[Bug report] UBA agent can crash when there is no free memory

anonymous-edc · April 2, 2025, 10:40pm

Unfortunately I can’t turn swap on in my environment (GKE Autopilot), so I can’t test whether it works there. I’m almost certain it does though.

I think the root cause of this is the way that MSVC relies on having a pagefile - even on Windows with a large pagefile, you’ll still get MSVC pagefile errors when compiling large C++ files, and this issue is an artifact of MSVC just relying on a pagefile being present. Notably, using Clang as the compiler for Win64 (under Wine/Linux with no swapfile) does not exhibit the same out-of-memory issues, likely because that compiler is written to also run on Linux where no swapfile means you have a hard OOM killer in effect at all times.

My next strategies here for making things work are:

As a quick hack, modifying the memory-shim to make all mmap’d regions backed by a file on disk.
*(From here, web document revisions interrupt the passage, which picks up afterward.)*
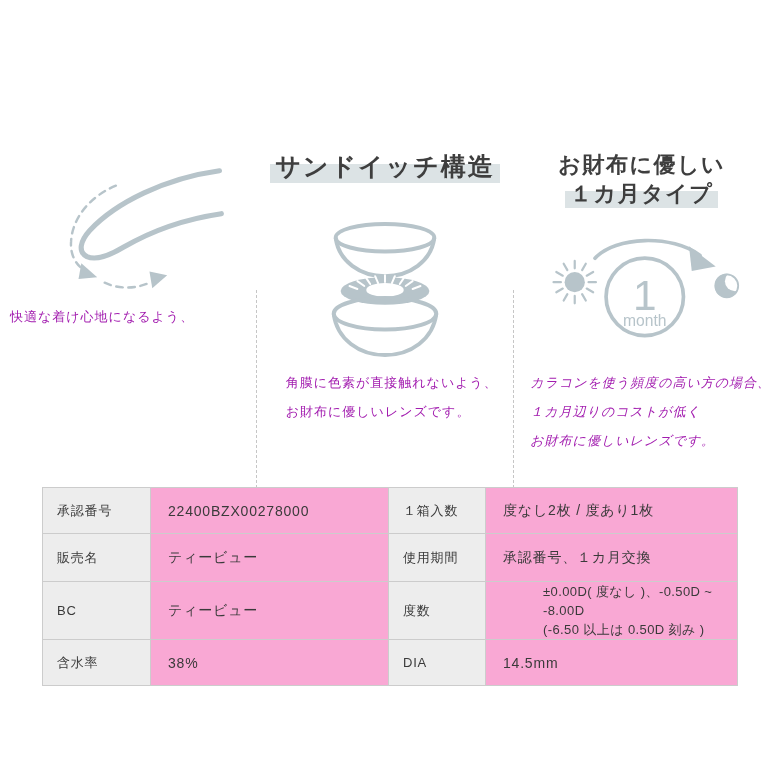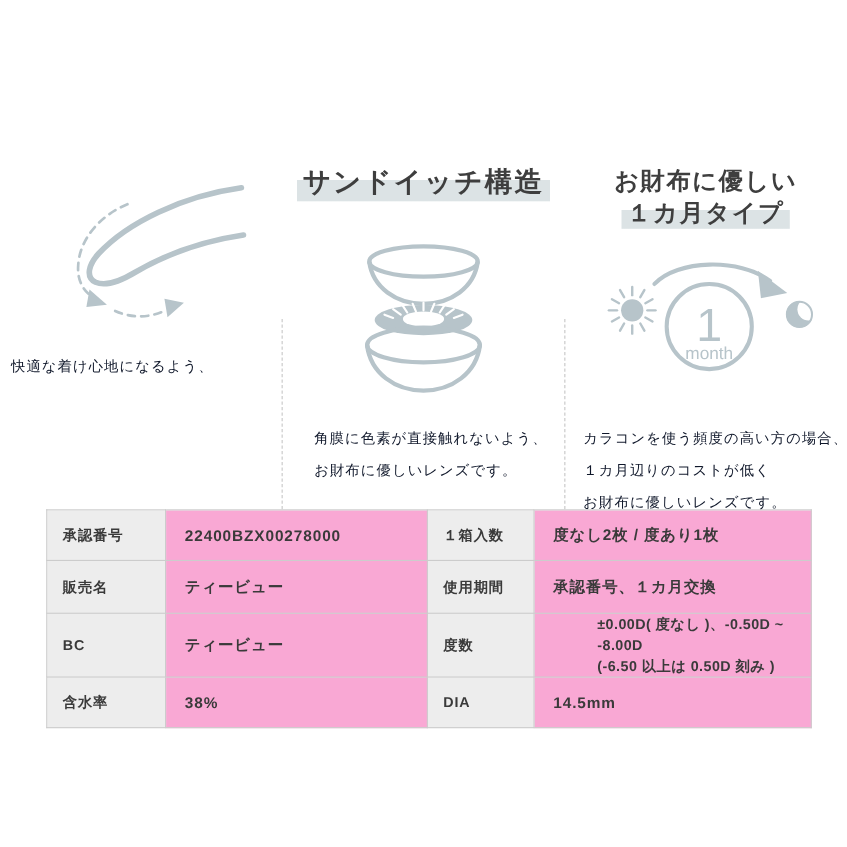--- a/index.html
+++ b/index.html
@@ -51,34 +51,34 @@
     padding:0 5px;
   }
   .f-title .plain { padding:0 5px; }
   .f-title span { display:inline-block; }
 
   .f-icon {
     height:150px; margin-top:8px;
     display:flex; align-items:center; justify-content:center;
   }
   .f-desc {
-    margin-top:20px;
-    font-size:13px; color:#0f172a;
+    margin-top:4px;
+    font-size:13px; color:#a21caf;
     line-height:29px; letter-spacing:1px;
     padding-left:10px;
     white-space:nowrap;
   }
   .feature-2 .f-desc { padding-left:29px; }
-  .feature-3 .f-desc { padding-left:17px; }
+  .feature-3 .f-desc { padding-left:17px;font-style:italic; }
 
   
   .spec-table {
-    position:absolute; top:463px; left:42px;
+    position:absolute; top:487px; left:42px;
     width:695px;
-    border-collapse:collapse; table-layout:fixed;font-weight:bold;
+    border-collapse:collapse; table-layout:fixed;
   }
   .spec-table td {
     border:1px solid #cccccc;
     color:#3a3a3a;
     vertical-align:middle;
     letter-spacing:0.8px;
   }
   .spec-table td.lab {
     background:#ededed;
     font-size:13px;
I’ve no idea if the Linux kernel will do the right thing and page out regions to the file on disk when under memory pressure (effectively making the file-backed mmap’d region act like a swap file just for that region). I’ll likely need to statically link mimalloc into memory-shim as well so that malloc/free can be routed to a file-backed mmap region as well. I do worry about the performance implications though - especially since with this model the Linux kernel will think persisting the data to file is important, when in reality we just want it there as a last resort of storage if the memory limit is being hit.
Using the userfaultfd API of the Linux kernel. This is available in constrained environments like GKE Autopilot, and lets user space handle faulting in pages of anonymous mmap’d regions. The API is not that well documented, but I think I’ve wrapped my head around what it needs. It does allow passing the userfaultfd file descriptor back to a central process for faulting in pages (i.e. a central process can track the overall resident memory for all downstream child processes). The downside of this API is that it requires the target process to cooperate in releasing memory from the anonymous mmap - the only way to evict a page with userfaultfd is for the process that has the mmap’d region to use madvise(DONTNEED) - you can’t do it from the central process. So there’s a bit of awkward IPC needed when the central process identifies that a page needs to be evicted to disk to allow another page to be brought into memory.

Of course, I think the long term solution here would be for UBA to use the mimalloc API to back memory allocations with mmap’d files on disk whenever a compiler process goes above it’s “share” of the memory. This would probably eliminate the “please increase your pagefile” errors on Windows as well.